# Work instructions:
An unchanged copy of every record below, without pictures, is the goal.

══ Record set

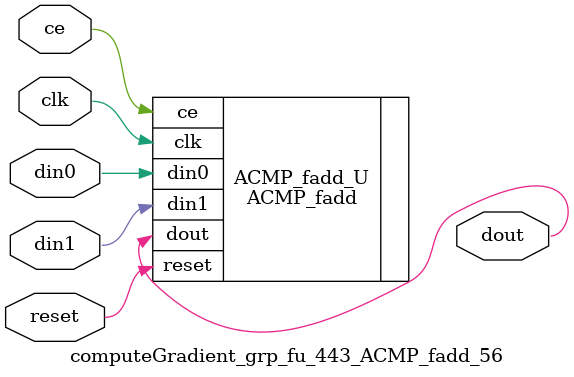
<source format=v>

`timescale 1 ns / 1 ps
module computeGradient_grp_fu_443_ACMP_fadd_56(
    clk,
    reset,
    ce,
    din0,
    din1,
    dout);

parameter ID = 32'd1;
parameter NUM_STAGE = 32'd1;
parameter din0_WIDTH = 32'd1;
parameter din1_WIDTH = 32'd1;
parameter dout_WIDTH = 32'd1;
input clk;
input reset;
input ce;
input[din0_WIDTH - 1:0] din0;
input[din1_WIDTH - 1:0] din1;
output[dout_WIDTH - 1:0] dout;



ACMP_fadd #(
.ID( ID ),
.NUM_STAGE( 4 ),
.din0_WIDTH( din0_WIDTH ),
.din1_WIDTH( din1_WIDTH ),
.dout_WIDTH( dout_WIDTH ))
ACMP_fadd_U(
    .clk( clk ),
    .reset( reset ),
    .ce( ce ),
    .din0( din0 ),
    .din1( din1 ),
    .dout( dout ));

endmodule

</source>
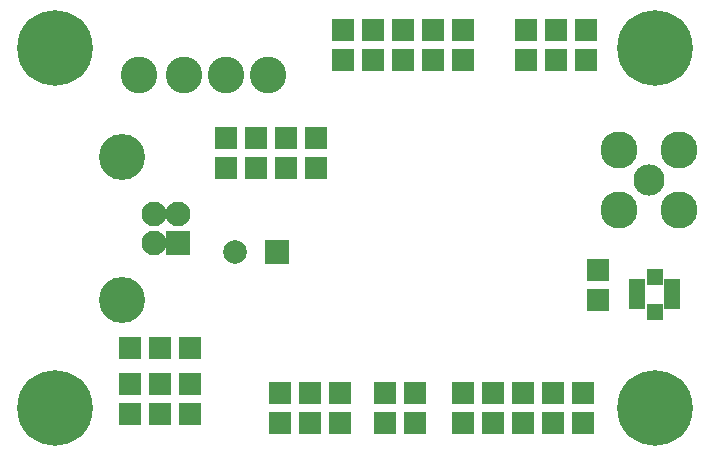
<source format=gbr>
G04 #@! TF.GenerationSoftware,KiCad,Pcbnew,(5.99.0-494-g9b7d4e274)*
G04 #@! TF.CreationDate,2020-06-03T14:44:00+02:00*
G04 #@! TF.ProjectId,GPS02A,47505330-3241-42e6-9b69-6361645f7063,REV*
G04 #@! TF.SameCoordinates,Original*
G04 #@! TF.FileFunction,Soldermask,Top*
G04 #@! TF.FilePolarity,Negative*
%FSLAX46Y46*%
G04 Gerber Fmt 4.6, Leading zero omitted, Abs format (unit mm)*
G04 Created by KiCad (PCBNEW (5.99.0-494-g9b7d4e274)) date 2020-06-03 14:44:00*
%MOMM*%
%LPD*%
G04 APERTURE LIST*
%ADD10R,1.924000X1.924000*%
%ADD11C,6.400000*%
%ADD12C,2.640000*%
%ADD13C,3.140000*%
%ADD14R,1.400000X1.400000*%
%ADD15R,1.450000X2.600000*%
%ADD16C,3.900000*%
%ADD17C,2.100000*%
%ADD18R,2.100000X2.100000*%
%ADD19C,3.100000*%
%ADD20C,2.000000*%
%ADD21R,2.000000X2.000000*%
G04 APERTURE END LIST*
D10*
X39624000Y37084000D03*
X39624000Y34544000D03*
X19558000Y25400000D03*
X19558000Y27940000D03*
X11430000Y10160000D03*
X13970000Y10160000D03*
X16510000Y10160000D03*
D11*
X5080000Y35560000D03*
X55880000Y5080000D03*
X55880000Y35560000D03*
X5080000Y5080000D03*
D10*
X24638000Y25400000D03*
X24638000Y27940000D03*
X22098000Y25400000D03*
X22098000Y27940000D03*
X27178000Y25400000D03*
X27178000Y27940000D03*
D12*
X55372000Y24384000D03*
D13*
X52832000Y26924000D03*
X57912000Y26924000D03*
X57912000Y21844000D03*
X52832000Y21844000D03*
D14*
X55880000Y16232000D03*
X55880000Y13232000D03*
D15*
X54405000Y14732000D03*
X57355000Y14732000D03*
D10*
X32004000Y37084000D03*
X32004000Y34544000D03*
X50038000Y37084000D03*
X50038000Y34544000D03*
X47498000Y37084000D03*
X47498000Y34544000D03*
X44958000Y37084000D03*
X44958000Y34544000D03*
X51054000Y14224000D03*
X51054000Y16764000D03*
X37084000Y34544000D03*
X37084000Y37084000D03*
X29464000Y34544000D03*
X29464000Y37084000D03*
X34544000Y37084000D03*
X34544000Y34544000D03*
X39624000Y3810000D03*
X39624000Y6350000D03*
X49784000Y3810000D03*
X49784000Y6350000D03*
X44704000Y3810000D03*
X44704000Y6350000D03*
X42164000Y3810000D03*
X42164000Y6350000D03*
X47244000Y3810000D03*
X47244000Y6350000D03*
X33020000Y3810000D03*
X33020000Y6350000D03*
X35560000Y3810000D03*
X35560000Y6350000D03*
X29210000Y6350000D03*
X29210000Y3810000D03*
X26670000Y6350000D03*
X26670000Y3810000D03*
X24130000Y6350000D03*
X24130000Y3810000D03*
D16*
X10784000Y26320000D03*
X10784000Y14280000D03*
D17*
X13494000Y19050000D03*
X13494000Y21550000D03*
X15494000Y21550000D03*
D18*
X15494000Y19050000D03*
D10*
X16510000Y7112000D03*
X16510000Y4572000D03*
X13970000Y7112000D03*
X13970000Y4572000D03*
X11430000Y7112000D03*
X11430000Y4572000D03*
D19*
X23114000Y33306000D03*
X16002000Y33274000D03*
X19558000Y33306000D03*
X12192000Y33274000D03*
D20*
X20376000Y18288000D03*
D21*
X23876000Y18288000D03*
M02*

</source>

════

# Problem solution:
<source format=v>

`timescale 1 ns / 1 ps
module computeGradient_grp_fu_443_ACMP_fadd_56(
    clk,
    reset,
    ce,
    din0,
    din1,
    dout);

parameter ID = 32'd1;
parameter NUM_STAGE = 32'd1;
parameter din0_WIDTH = 32'd1;
parameter din1_WIDTH = 32'd1;
parameter dout_WIDTH = 32'd1;
input clk;
input reset;
input ce;
input[din0_WIDTH - 1:0] din0;
input[din1_WIDTH - 1:0] din1;
output[dout_WIDTH - 1:0] dout;



ACMP_fadd #(
.ID( ID ),
.NUM_STAGE( 4 ),
.din0_WIDTH( din0_WIDTH ),
.din1_WIDTH( din1_WIDTH ),
.dout_WIDTH( dout_WIDTH ))
ACMP_fadd_U(
    .clk( clk ),
    .reset( reset ),
    .ce( ce ),
    .din0( din0 ),
    .din1( din1 ),
    .dout( dout ));

endmodule

</source>
<source format=gbr>
G04 #@! TF.GenerationSoftware,KiCad,Pcbnew,(5.99.0-494-g9b7d4e274)*
G04 #@! TF.CreationDate,2020-06-03T14:44:00+02:00*
G04 #@! TF.ProjectId,GPS02A,47505330-3241-42e6-9b69-6361645f7063,REV*
G04 #@! TF.SameCoordinates,Original*
G04 #@! TF.FileFunction,Soldermask,Top*
G04 #@! TF.FilePolarity,Negative*
%FSLAX46Y46*%
G04 Gerber Fmt 4.6, Leading zero omitted, Abs format (unit mm)*
G04 Created by KiCad (PCBNEW (5.99.0-494-g9b7d4e274)) date 2020-06-03 14:44:00*
%MOMM*%
%LPD*%
G04 APERTURE LIST*
%ADD10R,1.924000X1.924000*%
%ADD11C,6.400000*%
%ADD12C,2.640000*%
%ADD13C,3.140000*%
%ADD14R,1.400000X1.400000*%
%ADD15R,1.450000X2.600000*%
%ADD16C,3.900000*%
%ADD17C,2.100000*%
%ADD18R,2.100000X2.100000*%
%ADD19C,3.100000*%
%ADD20C,2.000000*%
%ADD21R,2.000000X2.000000*%
G04 APERTURE END LIST*
D10*
X39624000Y37084000D03*
X39624000Y34544000D03*
X19558000Y25400000D03*
X19558000Y27940000D03*
X11430000Y10160000D03*
X13970000Y10160000D03*
X16510000Y10160000D03*
D11*
X5080000Y35560000D03*
X55880000Y5080000D03*
X55880000Y35560000D03*
X5080000Y5080000D03*
D10*
X24638000Y25400000D03*
X24638000Y27940000D03*
X22098000Y25400000D03*
X22098000Y27940000D03*
X27178000Y25400000D03*
X27178000Y27940000D03*
D12*
X55372000Y24384000D03*
D13*
X52832000Y26924000D03*
X57912000Y26924000D03*
X57912000Y21844000D03*
X52832000Y21844000D03*
D14*
X55880000Y16232000D03*
X55880000Y13232000D03*
D15*
X54405000Y14732000D03*
X57355000Y14732000D03*
D10*
X32004000Y37084000D03*
X32004000Y34544000D03*
X50038000Y37084000D03*
X50038000Y34544000D03*
X47498000Y37084000D03*
X47498000Y34544000D03*
X44958000Y37084000D03*
X44958000Y34544000D03*
X51054000Y14224000D03*
X51054000Y16764000D03*
X37084000Y34544000D03*
X37084000Y37084000D03*
X29464000Y34544000D03*
X29464000Y37084000D03*
X34544000Y37084000D03*
X34544000Y34544000D03*
X39624000Y3810000D03*
X39624000Y6350000D03*
X49784000Y3810000D03*
X49784000Y6350000D03*
X44704000Y3810000D03*
X44704000Y6350000D03*
X42164000Y3810000D03*
X42164000Y6350000D03*
X47244000Y3810000D03*
X47244000Y6350000D03*
X33020000Y3810000D03*
X33020000Y6350000D03*
X35560000Y3810000D03*
X35560000Y6350000D03*
X29210000Y6350000D03*
X29210000Y3810000D03*
X26670000Y6350000D03*
X26670000Y3810000D03*
X24130000Y6350000D03*
X24130000Y3810000D03*
D16*
X10784000Y26320000D03*
X10784000Y14280000D03*
D17*
X13494000Y19050000D03*
X13494000Y21550000D03*
X15494000Y21550000D03*
D18*
X15494000Y19050000D03*
D10*
X16510000Y7112000D03*
X16510000Y4572000D03*
X13970000Y7112000D03*
X13970000Y4572000D03*
X11430000Y7112000D03*
X11430000Y4572000D03*
D19*
X23114000Y33306000D03*
X16002000Y33274000D03*
X19558000Y33306000D03*
X12192000Y33274000D03*
D20*
X20376000Y18288000D03*
D21*
X23876000Y18288000D03*
M02*

</source>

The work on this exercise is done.